Blue Ash International Airport

In addition to heliports, the 1948 plan called for new, large, Class V airport to handle commercial air traffic as well as several smaller fields to handle growing private aviation needs. It was suggested that several of these smaller fields be built before 1956, including facilities in Western Hills (west of Cheviot), Mt. Healthy, Wyoming, near Sixteen Mile Stand, Cold Spring, and just outside of Newtown in Anderson Township. After 1956, airports were to be built in Cherry Grove, in Anderson Township, as well as Green Hills, and Taylor Mill.

Proposed Blue Ash International Airport

The main airport was to be located in Blue Ash, where the airport already in existence there would have been massively expanded. The enlarged airport was going to occupy the land north of Cooper Road, across from what is today the Blue Ash Recreation Complex. The airport entrance would have been on Kenwood Road, just north of Zig Zag.

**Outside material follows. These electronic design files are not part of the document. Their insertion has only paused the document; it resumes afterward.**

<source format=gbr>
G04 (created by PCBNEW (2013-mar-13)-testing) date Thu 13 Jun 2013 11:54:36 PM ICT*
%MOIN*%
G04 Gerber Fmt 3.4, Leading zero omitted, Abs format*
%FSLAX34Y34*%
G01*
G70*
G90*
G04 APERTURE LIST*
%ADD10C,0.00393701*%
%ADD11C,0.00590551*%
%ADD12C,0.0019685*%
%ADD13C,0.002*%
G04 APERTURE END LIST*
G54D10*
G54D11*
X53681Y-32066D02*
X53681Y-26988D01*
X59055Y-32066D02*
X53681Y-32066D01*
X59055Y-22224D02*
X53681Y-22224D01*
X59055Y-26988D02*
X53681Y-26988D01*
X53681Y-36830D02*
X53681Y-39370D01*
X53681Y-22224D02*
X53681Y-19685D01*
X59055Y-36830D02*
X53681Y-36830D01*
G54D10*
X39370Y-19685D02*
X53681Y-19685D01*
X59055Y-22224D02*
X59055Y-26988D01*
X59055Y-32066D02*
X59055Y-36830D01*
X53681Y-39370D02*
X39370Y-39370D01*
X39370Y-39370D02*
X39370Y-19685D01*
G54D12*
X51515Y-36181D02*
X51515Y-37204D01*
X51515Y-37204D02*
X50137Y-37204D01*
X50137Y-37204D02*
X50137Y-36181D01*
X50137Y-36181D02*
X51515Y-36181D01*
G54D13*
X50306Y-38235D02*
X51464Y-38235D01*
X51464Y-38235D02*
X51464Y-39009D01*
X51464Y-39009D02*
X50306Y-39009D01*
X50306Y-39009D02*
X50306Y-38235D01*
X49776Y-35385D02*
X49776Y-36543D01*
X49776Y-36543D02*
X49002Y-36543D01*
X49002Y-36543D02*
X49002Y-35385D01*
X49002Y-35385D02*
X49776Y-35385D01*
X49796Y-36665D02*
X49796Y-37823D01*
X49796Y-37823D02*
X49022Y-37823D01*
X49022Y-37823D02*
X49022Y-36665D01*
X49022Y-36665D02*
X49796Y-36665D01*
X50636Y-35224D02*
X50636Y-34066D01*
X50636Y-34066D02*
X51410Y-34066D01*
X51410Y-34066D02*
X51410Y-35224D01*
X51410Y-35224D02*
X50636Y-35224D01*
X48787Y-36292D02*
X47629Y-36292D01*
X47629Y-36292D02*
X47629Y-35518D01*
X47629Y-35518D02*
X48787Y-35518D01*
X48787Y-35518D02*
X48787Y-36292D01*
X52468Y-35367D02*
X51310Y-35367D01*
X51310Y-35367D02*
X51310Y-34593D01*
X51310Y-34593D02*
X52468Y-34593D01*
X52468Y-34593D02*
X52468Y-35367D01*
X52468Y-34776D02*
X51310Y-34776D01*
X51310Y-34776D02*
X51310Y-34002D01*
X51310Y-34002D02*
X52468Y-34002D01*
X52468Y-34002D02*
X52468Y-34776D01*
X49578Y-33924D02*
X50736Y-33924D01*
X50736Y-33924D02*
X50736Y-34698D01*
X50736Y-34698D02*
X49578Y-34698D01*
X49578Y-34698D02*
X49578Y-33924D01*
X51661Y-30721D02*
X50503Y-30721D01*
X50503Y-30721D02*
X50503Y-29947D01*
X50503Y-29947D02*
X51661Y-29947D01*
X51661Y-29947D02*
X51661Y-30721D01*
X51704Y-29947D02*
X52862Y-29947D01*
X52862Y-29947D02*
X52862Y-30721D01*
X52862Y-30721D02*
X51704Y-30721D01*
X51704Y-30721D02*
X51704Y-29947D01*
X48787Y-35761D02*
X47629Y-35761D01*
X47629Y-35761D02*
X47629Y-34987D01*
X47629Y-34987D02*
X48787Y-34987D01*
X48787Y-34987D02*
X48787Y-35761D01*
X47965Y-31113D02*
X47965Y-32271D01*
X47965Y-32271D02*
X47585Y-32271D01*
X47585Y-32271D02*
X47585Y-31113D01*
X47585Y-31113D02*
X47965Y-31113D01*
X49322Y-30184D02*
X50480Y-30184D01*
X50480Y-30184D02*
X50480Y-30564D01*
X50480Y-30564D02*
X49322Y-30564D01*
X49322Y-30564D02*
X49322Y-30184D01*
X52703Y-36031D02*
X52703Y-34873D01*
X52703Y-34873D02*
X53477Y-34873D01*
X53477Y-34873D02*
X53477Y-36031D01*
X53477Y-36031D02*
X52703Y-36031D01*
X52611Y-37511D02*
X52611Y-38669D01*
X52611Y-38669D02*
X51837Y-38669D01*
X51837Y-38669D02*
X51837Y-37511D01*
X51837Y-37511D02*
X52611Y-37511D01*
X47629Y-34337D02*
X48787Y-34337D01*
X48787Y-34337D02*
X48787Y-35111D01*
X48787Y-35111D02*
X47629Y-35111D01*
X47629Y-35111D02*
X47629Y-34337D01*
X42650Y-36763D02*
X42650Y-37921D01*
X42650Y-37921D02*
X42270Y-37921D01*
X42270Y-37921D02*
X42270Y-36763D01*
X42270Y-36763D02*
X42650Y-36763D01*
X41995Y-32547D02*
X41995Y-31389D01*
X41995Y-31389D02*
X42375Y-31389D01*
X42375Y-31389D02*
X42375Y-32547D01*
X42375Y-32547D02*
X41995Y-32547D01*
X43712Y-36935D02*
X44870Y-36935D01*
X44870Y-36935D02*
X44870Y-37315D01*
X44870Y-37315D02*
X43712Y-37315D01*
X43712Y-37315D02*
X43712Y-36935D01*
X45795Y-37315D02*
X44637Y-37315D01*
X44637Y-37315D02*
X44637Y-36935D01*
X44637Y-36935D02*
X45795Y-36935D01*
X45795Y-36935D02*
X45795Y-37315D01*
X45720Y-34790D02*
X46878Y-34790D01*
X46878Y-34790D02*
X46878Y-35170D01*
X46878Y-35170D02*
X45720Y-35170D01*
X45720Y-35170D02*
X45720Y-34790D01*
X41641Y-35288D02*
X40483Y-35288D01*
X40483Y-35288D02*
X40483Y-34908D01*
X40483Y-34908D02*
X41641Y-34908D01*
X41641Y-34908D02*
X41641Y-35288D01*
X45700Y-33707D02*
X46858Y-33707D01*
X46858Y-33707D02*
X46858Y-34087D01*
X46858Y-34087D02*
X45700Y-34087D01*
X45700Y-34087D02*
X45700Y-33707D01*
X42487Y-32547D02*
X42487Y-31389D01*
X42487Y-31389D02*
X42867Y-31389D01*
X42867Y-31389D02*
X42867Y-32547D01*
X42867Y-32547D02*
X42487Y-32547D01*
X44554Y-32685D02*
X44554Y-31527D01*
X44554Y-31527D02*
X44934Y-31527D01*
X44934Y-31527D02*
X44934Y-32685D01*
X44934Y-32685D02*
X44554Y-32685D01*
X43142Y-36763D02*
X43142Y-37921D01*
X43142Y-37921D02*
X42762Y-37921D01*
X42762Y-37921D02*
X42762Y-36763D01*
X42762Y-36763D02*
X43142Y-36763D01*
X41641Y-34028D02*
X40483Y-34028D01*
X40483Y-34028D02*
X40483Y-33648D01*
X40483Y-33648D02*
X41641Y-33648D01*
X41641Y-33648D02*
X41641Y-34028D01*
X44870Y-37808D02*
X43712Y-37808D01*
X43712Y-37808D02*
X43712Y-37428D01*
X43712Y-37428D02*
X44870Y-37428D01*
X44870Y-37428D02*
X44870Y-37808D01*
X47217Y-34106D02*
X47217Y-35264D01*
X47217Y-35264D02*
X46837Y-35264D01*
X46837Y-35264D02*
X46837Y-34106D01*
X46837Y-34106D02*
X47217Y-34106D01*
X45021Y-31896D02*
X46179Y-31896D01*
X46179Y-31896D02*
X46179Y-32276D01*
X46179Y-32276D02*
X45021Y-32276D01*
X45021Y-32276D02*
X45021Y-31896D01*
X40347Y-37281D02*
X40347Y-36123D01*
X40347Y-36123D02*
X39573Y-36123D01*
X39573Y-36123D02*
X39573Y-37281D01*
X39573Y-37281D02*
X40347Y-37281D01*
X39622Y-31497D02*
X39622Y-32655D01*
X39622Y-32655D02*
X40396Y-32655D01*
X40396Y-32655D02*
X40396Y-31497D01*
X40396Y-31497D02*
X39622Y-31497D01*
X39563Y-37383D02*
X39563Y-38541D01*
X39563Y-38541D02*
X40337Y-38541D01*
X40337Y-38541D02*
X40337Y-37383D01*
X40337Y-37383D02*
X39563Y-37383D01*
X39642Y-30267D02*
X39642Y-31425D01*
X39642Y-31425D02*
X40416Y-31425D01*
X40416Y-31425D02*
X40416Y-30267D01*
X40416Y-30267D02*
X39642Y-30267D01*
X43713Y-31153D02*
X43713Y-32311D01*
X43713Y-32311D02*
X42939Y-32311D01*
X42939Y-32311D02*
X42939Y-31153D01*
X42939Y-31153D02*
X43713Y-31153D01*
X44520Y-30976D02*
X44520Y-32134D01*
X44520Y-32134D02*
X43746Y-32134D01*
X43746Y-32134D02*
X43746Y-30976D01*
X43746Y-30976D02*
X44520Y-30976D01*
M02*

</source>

The international airport, of course, wound up in Hebron, which the 1948 plan foresaw CVG as remaining a Class IV airport, larger than Lunken, but smaller than Blue Ash.

Motorways

The planned freeway system looks remarkably similar to the layout we have today, with a few notable exceptions.

I-275:

Most of I-275 is in the 1948 Plan, but it doesn’t enter Kentucky or Indiana. On the western side, it interchanges with US 50 near Cleves. To the east, it runs off the map, never turning southward through the Eastern Hills as it does today.

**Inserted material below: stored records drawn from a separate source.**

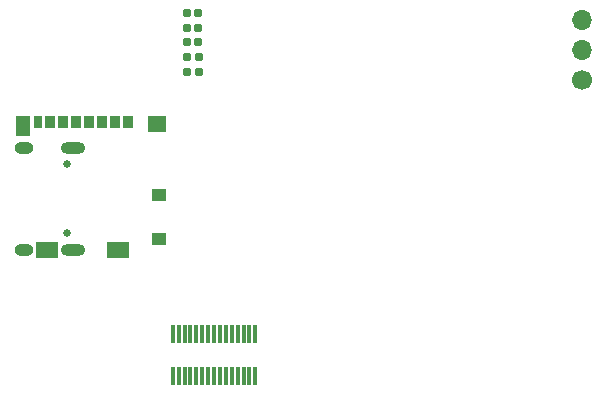
<source format=gbs>
G04 #@! TF.GenerationSoftware,KiCad,Pcbnew,7.0.5-0*
G04 #@! TF.CreationDate,2023-07-21T18:28:43+08:00*
G04 #@! TF.ProjectId,slimarm_hypericum,736c696d-6172-46d5-9f68-797065726963,rev?*
G04 #@! TF.SameCoordinates,Original*
G04 #@! TF.FileFunction,Soldermask,Bot*
G04 #@! TF.FilePolarity,Negative*
%FSLAX46Y46*%
G04 Gerber Fmt 4.6, Leading zero omitted, Abs format (unit mm)*
G04 Created by KiCad (PCBNEW 7.0.5-0) date 2023-07-21 18:28:43*
%MOMM*%
%LPD*%
G01*
G04 APERTURE LIST*
G04 Aperture macros list*
%AMRoundRect*
0 Rectangle with rounded corners*
0 $1 Rounding radius*
0 $2 $3 $4 $5 $6 $7 $8 $9 X,Y pos of 4 corners*
0 Add a 4 corners polygon primitive as box body*
4,1,4,$2,$3,$4,$5,$6,$7,$8,$9,$2,$3,0*
0 Add four circle primitives for the rounded corners*
1,1,$1+$1,$2,$3*
1,1,$1+$1,$4,$5*
1,1,$1+$1,$6,$7*
1,1,$1+$1,$8,$9*
0 Add four rect primitives between the rounded corners*
20,1,$1+$1,$2,$3,$4,$5,0*
20,1,$1+$1,$4,$5,$6,$7,0*
20,1,$1+$1,$6,$7,$8,$9,0*
20,1,$1+$1,$8,$9,$2,$3,0*%
G04 Aperture macros list end*
%ADD10R,0.300000X1.600000*%
%ADD11C,0.650000*%
%ADD12O,2.100000X1.000000*%
%ADD13O,1.600000X1.000000*%
%ADD14C,1.700000*%
%ADD15O,1.700000X1.700000*%
%ADD16R,0.850000X1.100000*%
%ADD17R,0.750000X1.100000*%
%ADD18R,1.200000X1.000000*%
%ADD19R,1.550000X1.350000*%
%ADD20R,1.900000X1.350000*%
%ADD21R,1.170000X1.800000*%
%ADD22RoundRect,0.150000X-0.225000X-0.150000X0.225000X-0.150000X0.225000X0.150000X-0.225000X0.150000X0*%
G04 APERTURE END LIST*
D10*
G04 #@! TO.C,J6*
X44140000Y-101060000D03*
X43640000Y-101060000D03*
X43140000Y-101060000D03*
X42640000Y-101060000D03*
X42140000Y-101060000D03*
X41640000Y-101060000D03*
X41140000Y-101060000D03*
X40640000Y-101060000D03*
X40140000Y-101060000D03*
X39640000Y-101060000D03*
X39140000Y-101060000D03*
X38640000Y-101060000D03*
X38140000Y-101060000D03*
X37640000Y-101060000D03*
X37140000Y-101060000D03*
X44140000Y-104660000D03*
X43640000Y-104660000D03*
X43140000Y-104660000D03*
X42640000Y-104660000D03*
X42140000Y-104660000D03*
X41640000Y-104660000D03*
X41140000Y-104660000D03*
X40640000Y-104660000D03*
X40140000Y-104660000D03*
X39640000Y-104660000D03*
X39140000Y-104660000D03*
X38640000Y-104660000D03*
X38140000Y-104660000D03*
X37640000Y-104660000D03*
X37140000Y-104660000D03*
G04 #@! TD*
D11*
G04 #@! TO.C,J1*
X28190000Y-86740000D03*
X28190000Y-92520000D03*
D12*
X28720000Y-85310000D03*
D13*
X24540000Y-85310000D03*
D12*
X28720000Y-93950000D03*
D13*
X24540000Y-93950000D03*
G04 #@! TD*
D14*
G04 #@! TO.C,J3*
X71800000Y-79590000D03*
D15*
X71800000Y-77050000D03*
X71800000Y-74510000D03*
G04 #@! TD*
D16*
G04 #@! TO.C,J2*
X33360000Y-83170000D03*
X32260000Y-83170000D03*
X31160000Y-83170000D03*
X30060000Y-83170000D03*
X28960000Y-83170000D03*
X27860000Y-83170000D03*
X26760000Y-83170000D03*
D17*
X25710000Y-83170000D03*
D18*
X35995000Y-89320000D03*
X35995000Y-93020000D03*
D19*
X35820000Y-83295000D03*
D20*
X32495000Y-93995000D03*
X26525000Y-93995000D03*
D21*
X24500000Y-83520000D03*
G04 #@! TD*
D22*
G04 #@! TO.C,R28*
X38310000Y-75160000D03*
X39310000Y-75160000D03*
G04 #@! TD*
G04 #@! TO.C,R29*
X38320000Y-76400000D03*
X39320000Y-76400000D03*
G04 #@! TD*
G04 #@! TO.C,R27*
X38310000Y-73920000D03*
X39310000Y-73920000D03*
G04 #@! TD*
G04 #@! TO.C,R30*
X38330000Y-77640000D03*
X39330000Y-77640000D03*
G04 #@! TD*
G04 #@! TO.C,R31*
X38340000Y-78900000D03*
X39340000Y-78900000D03*
G04 #@! TD*
M02*

</source>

No interstates, at least not in name

The Interstate Highway Act was signed into law by President Eisenhower in 1956, however many of the roads in the system were well into the planning and even construction stages. In 1948, though, the highways that would become I-75 and I-71 were known as the Millcreek Expressway and the Northeast Freeway, respectively. South of the river, the combined highway was going to be called the Dixie Freeway.

No Cross County Highway:

The Norwood Lateral is in the plan, but the Cross County Highway is not. Also, there is a stretch of limited-access highway that was supposed to run from the Columbia Parkway in Walnut Hills, essentially following, or possibly replacing, Taft and MacMillan, north of downtown, into Western Hills, running across the Viaduct, and connecting with US 50 west of Delhi.

Other missing highways:

Colerain Avenue appeared as a limited-access highway connecting to the Millcreek Expressway just north of what is now I-74. In Anderson, there was a proposed highway that was to run off Beechmont (Ohio 125) immediately past the old El Rancho Rankin Hotel (the Skytop Pavilion today), through the Township between Beechmont and State Route 32 into Clermont County where it would have rejoined Ohio 125.

Twain was sort of right:

Mark Twain (probably never actually) said: "When the end of the world comes, I want to be in Cincinnati because it's always twenty years behind the times." The area’s detractors often repeat this when talking about some failed project, but if you look at the 1948 Master Plan, the city was very forward-thinking, and a lot of the ideas discussed (eventually) came to fruition and are things we enjoy to this day.